6
votes

I'm using vagrant and ansible to provision a virtual machine and that works fine. The ansible playbook clones a git repo, installs it and runs a service daemon.

I'd also like to have a vagrant command that executes a separate "update" playbook that pulls the latest from the git repo, installs and restarts the daemon.

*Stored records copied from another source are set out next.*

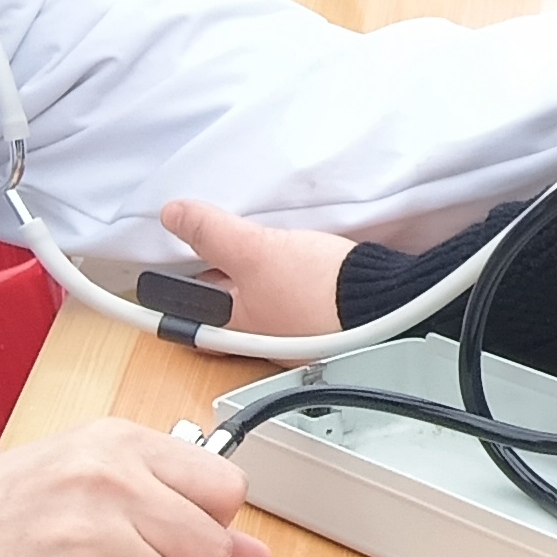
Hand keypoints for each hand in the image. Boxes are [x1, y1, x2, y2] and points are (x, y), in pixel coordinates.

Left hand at [164, 198, 357, 337]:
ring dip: (255, 276)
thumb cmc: (317, 292)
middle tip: (218, 240)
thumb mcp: (254, 252)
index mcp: (231, 331)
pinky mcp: (320, 321)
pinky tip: (295, 258)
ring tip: (259, 243)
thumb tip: (174, 215)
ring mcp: (290, 335)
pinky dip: (286, 279)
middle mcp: (257, 340)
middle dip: (218, 274)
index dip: (175, 283)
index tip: (173, 255)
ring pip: (258, 299)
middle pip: (223, 303)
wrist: (382, 303)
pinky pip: (289, 297)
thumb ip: (212, 233)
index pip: (185, 311)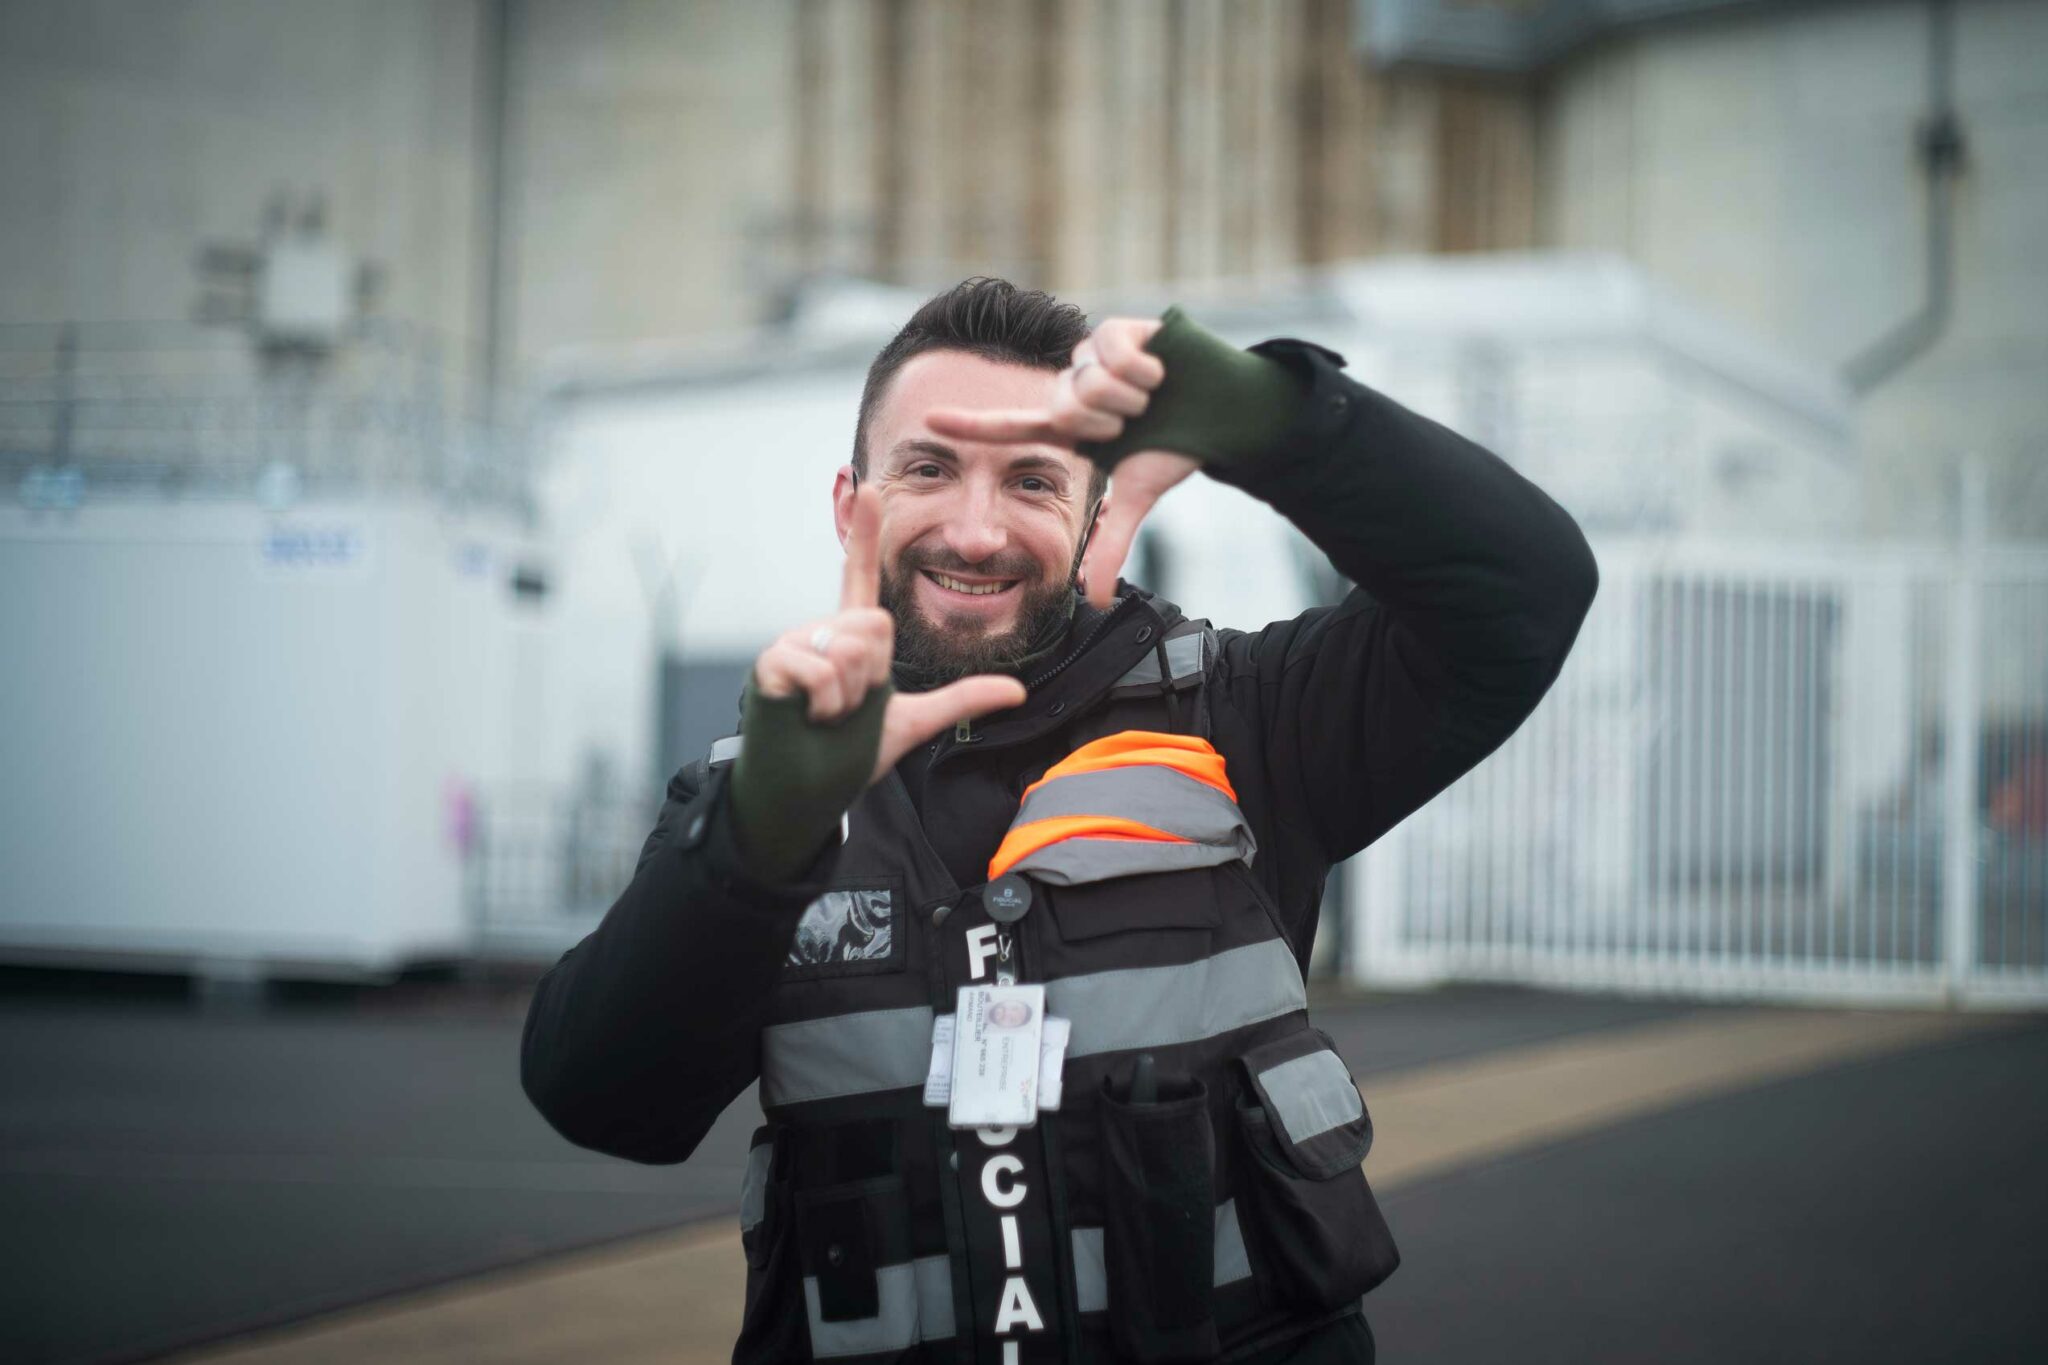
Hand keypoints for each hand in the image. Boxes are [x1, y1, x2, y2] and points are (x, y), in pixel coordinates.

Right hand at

Something like this usage would be nice.

Vagrant.configure("2") do |config|

  # Default
  config.vm.provision "ansible" do |ansible|
    ansible.playbook = "playbook.yml"
  end

  # Update
  config.vm.provision "ansible", name="update" do |ansible|
    ansible.playbook = "update.yml"
  end
end

Then I could run it with vagrant --provision-with update. Is something like this possible? I'd like to avoid having to ssh into the box to run an update like this.

1

1 Answers

14
votes

I'm not sure why the person's answer was deleted because it was correct. As of vagrant 1.7.0 you can name provisions.

The following worked:

Vagrant.configure("2") do |config|

  # Default
  config.vm.provision "main", type: "ansible" do |ansible|
    ansible.playbook = "playbook.yml"
  end

  # Update
  config.vm.provision "update", type: "ansible" do |ansible|
    ansible.playbook = "update.yml"
  end
end

You can use vagrant provision --provision-with <foo> to then execute either one.

However, if you do vagrant up, all provisioners will run, which is not desired. As a solution, I run vagrant up --no-provision then vagrant provision --provision-with main as the default, which I put in a Makefile.